Tuesday 20 December 2016

Service Orchestration - Moving beyond RPA Pilot

Robotic process automation (RPA) technology is transformative – it makes it easy to automate repetitive, tedious tasks.
But while RPA has been around for a few years, many organisations manage to make it beyond the pilot stage. So why is it that when the pilot programme ends, RPA projects so often crash into the ground?
We need to adopt new technology and thinking in order to take RPA from single pilot programmes to strategic adoption – and it’s called Service Orchestration.
Here are the three main reasons why so many RPA project fail to progress beyond the pilot stage:

1. Automation teams lack direction

The majority of RPA projects begin with an evaluation and diagnostic phase, where analysts and consultants will identify candidates for automation. This process usually takes several weeks.
Once a task candidate is identified, the automation can begin. It takes around six weeks until the automation delivers, and a further six weeks until the results are in. By this point, the automation team have usually moved on to focus on another diagnostic phase, but even then they struggle to establish whether they have found the best candidate for automation.
During each diagnostic phase, consultants check every possible task before moving on to the next island of value. How much more efficient would it be if you had a map that allowed you to see all the islands of value, and pointed you in the right direction from one to the next?

2. RPA is not a one-size-fits-all solution

Correctly programmed, RPA platforms make excellent task bots: they are exceptional at doing the same things over and over again. What they haven’t been designed to do, however, is manage an end-to-end service, this is what customers actually want to buy.
End-to-end services involve different kinds of bot, service delivery teams and customers. Engineers often make the mistake of trying to use RPA tools to manage workflow, scheduling and measurement across customers and employees – jobs that they simply aren’t suited for.

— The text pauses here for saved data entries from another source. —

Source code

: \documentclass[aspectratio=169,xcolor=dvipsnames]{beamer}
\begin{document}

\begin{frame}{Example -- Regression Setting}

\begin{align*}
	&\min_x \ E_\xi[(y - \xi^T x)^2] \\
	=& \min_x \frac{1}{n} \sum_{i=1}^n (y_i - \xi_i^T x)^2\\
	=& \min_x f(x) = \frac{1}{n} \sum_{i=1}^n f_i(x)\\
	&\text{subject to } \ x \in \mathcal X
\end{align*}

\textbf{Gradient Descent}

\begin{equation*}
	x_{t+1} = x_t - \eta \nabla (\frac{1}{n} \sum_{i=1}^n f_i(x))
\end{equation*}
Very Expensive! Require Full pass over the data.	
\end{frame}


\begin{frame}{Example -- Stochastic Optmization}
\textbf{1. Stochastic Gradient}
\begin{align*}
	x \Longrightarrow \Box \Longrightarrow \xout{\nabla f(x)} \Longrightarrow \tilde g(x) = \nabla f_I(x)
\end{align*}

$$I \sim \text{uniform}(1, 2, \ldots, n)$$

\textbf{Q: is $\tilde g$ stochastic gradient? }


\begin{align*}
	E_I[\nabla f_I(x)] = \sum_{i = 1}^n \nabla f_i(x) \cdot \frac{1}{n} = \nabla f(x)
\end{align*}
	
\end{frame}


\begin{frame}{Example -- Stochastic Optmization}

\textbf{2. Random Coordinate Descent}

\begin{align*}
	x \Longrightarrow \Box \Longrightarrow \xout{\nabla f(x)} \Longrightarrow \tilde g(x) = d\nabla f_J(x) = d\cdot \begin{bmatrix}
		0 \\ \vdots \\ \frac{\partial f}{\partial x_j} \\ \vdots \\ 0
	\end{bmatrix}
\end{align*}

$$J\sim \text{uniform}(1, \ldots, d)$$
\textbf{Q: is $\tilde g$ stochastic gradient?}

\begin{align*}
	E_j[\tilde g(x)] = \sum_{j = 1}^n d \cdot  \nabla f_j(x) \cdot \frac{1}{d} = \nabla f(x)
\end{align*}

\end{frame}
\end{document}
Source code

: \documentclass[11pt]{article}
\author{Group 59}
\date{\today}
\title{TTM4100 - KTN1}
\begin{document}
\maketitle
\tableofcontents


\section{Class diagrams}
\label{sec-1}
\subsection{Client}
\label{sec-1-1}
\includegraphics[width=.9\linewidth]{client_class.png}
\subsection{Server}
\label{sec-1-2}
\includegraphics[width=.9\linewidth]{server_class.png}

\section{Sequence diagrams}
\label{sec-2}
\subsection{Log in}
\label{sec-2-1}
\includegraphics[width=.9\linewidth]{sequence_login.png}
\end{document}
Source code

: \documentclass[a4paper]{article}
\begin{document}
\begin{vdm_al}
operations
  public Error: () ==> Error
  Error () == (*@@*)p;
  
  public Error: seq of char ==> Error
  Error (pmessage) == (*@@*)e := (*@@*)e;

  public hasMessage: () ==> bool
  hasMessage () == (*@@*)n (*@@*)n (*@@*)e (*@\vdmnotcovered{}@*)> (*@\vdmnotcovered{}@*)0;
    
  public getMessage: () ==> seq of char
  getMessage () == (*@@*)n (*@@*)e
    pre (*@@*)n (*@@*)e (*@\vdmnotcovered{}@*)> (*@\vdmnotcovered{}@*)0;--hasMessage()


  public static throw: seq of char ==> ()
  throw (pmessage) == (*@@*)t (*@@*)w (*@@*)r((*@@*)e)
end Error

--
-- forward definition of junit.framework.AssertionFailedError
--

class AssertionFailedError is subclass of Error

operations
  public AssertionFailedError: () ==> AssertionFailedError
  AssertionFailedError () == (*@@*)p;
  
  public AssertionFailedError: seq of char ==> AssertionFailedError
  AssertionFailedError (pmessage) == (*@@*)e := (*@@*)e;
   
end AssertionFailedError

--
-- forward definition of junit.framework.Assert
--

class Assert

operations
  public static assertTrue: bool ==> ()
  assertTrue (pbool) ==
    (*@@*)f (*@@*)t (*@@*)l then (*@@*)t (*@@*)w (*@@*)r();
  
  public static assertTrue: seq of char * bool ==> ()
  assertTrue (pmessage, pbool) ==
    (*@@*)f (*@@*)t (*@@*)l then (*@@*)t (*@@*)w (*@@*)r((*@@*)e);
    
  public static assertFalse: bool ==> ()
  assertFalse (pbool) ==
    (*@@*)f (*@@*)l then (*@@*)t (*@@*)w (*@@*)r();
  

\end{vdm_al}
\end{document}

3. People are people, not robots

The majority of RPA diagnostics require staff to volunteer details about what they do to aid the automation. Although many people engage in the process as a one off, they may not want to do so on an on-going basis. We often see this problem in offshore teams in particular, where we have tried to turn employees into robots, and so the threat is felt more keenly.

So what’s the solution?

Service Orchestration (SO) technology fills the gaps left by RPA. With SO, you can create, manage and map out your entire automation journey. Deploying SO enables you to rapidly gain visibility and control of all the processes and tasks involved in service delivery.
It could take weeks to automate a single task or mini process with RPA, but SO can be deployed across tens of services at the same time. Once installed, SO platforms can deliver accurate data, highlight the best candidates for automation and establish the best business case for each.
SO platforms are also designed to manage activity between people and bots, to deliver a seamless, end-to-end service. Complete, end-to-end processes are executed though the orchestration platform by distributing tasks to people and instructing bots where required.
In short – service orchestration platforms control who (or what) is doing which task, where, when and why, in order to meet a customer’s requirements.